Al terminar este recorrido por la convulsionada política argentina del siglo XX, en el último párrafo del capítulo escrito por Novaro, una pequeña luz optimista brilla en él y el lector se orienta a pensar que pese a todo se ha avanzado y las instituciones restauradas de la república han logrado sobrevivir a sus amenazas y enemigos. Una república algo particular, seguramente. Casi una afirmación de que la path dependence, que sugiere la lectura en conjunto de los cuatro ensayos, puede verse compensada por algunos progresos hacia la construcción de una Argentina más abierta y pluralista.

Como en las buenas películas de suspenso, cuando el lector cree que la historia ha terminado aparece un último capítulo que viene a recuperar la dimensión de los debates de ideas, no en la forma clásica de la ideengeschichte sino en otras más recientes. Un capítulo que coloca a los intelectuales argentinos y sus proyectos en el marco de tradiciones y climas de ideas y en diálogo con los contextos políticos con los que interactúan. Un capítulo que evite que se pase por la historia argentina sin detenerse en aquellos movimientos intelectuales que animaron nuestro siglo XX y sin que se olviden los nombres de José Ingenieros, los hermanos Irazusta, Ezequiel Martínez Estrada, Jorge Luis Borges u Óscar Terán. La referencia, claro está, es al luminoso breve ensayo de Carlos Altamirano que desde la ecuanimidad que brinda, entre otras cosas, la altura de sus años refiere una historia de enconados debates con una empatía inusual en los tratamientos sobre el argumento.

Todo comentario de un libro lo empobrece al resumirlo y al priorizar ciertas perspectivas por sobre otras. Otros lectores encontrarán allí otros temas y problemas y podrán observar las cualidades de una obra que en la pluralidad de miradas competentes que brinda compensa con creces lo que pueda perder en homogeneidad.

Datos para revisión =
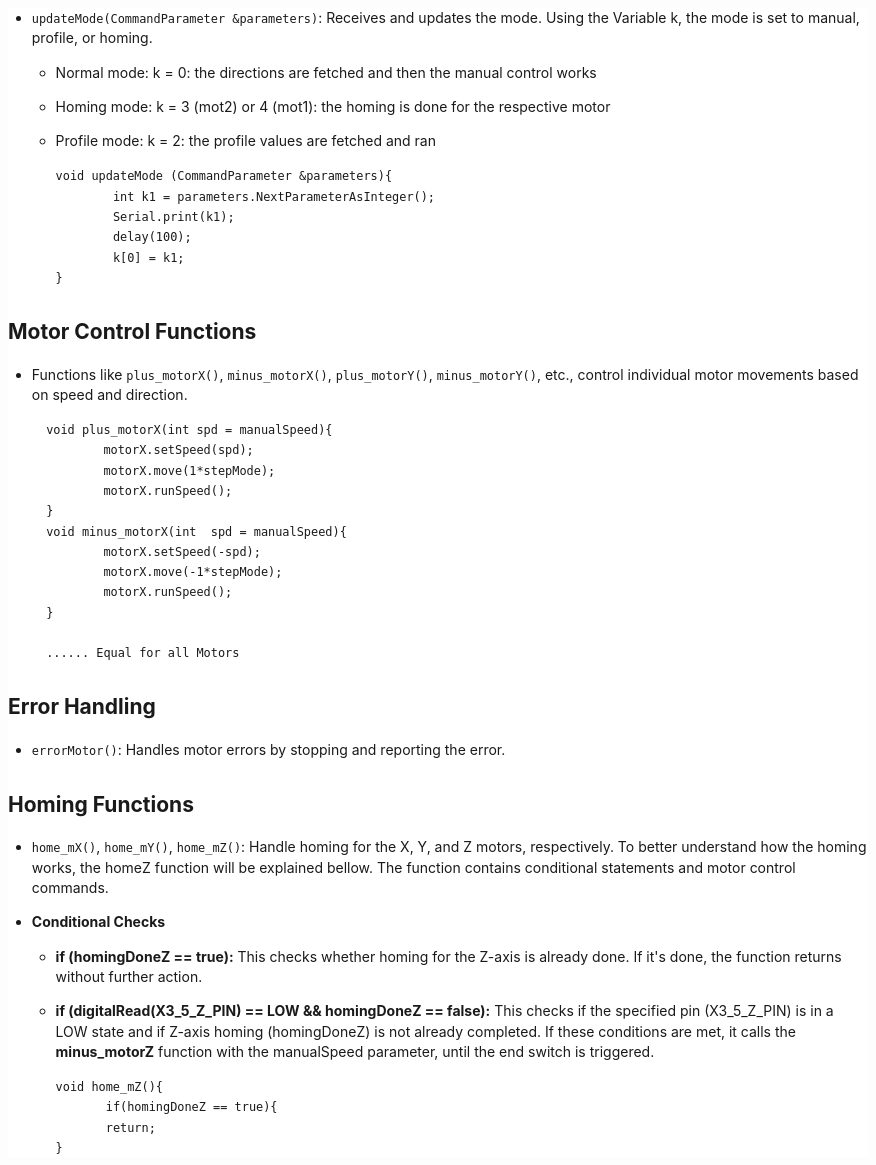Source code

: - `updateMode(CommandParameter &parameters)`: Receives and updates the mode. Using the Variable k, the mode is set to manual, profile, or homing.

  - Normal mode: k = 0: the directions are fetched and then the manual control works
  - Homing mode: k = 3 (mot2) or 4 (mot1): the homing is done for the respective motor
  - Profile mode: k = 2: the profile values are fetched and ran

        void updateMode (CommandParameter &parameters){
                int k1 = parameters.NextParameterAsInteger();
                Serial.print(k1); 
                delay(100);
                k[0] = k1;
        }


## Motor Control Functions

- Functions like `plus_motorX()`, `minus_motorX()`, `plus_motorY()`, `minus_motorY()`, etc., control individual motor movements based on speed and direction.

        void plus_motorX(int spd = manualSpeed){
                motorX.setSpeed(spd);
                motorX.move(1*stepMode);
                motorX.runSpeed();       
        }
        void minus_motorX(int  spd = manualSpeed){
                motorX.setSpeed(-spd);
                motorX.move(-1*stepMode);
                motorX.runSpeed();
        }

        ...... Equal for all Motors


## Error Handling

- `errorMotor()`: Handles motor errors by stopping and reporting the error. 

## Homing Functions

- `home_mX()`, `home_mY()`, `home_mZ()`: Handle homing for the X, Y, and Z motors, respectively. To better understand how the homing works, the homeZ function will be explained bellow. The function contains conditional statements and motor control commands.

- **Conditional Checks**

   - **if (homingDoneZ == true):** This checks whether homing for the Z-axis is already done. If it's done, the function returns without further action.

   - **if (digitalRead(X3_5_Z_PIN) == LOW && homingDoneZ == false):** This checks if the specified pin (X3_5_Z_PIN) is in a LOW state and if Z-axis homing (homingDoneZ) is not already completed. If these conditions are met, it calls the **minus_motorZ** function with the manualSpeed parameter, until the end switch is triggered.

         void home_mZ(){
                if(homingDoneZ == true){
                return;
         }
---
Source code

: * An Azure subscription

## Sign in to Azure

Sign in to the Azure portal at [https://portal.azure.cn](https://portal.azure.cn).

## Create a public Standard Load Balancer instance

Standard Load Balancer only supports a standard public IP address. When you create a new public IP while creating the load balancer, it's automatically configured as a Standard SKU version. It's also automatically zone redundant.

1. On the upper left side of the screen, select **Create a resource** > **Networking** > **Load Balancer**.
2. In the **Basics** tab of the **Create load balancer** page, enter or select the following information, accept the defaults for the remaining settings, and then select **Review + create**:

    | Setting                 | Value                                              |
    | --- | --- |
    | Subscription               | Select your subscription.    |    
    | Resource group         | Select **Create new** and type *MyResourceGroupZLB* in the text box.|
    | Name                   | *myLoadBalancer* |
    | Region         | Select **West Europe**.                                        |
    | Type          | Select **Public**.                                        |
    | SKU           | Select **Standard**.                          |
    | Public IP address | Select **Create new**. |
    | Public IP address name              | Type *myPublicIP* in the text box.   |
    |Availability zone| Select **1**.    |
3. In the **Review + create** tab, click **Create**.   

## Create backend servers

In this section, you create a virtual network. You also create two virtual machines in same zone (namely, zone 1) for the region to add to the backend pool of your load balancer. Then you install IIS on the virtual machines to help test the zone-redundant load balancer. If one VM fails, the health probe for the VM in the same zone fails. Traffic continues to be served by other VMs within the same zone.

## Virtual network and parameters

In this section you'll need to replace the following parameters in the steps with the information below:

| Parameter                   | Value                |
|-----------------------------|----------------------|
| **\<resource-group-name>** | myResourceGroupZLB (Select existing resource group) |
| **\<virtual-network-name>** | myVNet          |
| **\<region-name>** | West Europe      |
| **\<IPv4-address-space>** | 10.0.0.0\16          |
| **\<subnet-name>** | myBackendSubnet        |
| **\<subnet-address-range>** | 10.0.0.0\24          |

Conjunto de tareas =
[A] Responda, a partir del fragmento, una pregunta por línea:
(i) ¿Quién escribió el capítulo en cuyo último párrafo brilla una pequeña luz optimista?
(ii) ¿Cuántos ensayos, leídos en conjunto, sugieren la path dependence?
(iii) ¿De quién es el breve ensayo que recupera la dimensión de los debates de ideas?
[B] Enumere todos los nombres de intelectuales argentinos que, según el fragmento, no deben olvidarse al recorrer la historia argentina.
[C] Imprima el pasaje del fragmento desde "Todo comentario de" hasta "perder en homogeneidad.".

Respuestas =
[A]
(i) Novaro.
(ii) Cuatro.
(iii) De Carlos Altamirano.

[B]
José Ingenieros
Los hermanos Irazusta
Ezequiel Martínez Estrada
Jorge Luis Borges
Óscar Terán

[C]
Todo comentario de un libro lo empobrece al resumirlo y al priorizar ciertas perspectivas por sobre otras. Otros lectores encontrarán allí otros temas y problemas y podrán observar las cualidades de una obra que en la pluralidad de miradas competentes que brinda compensa con creces lo que pueda perder en homogeneidad.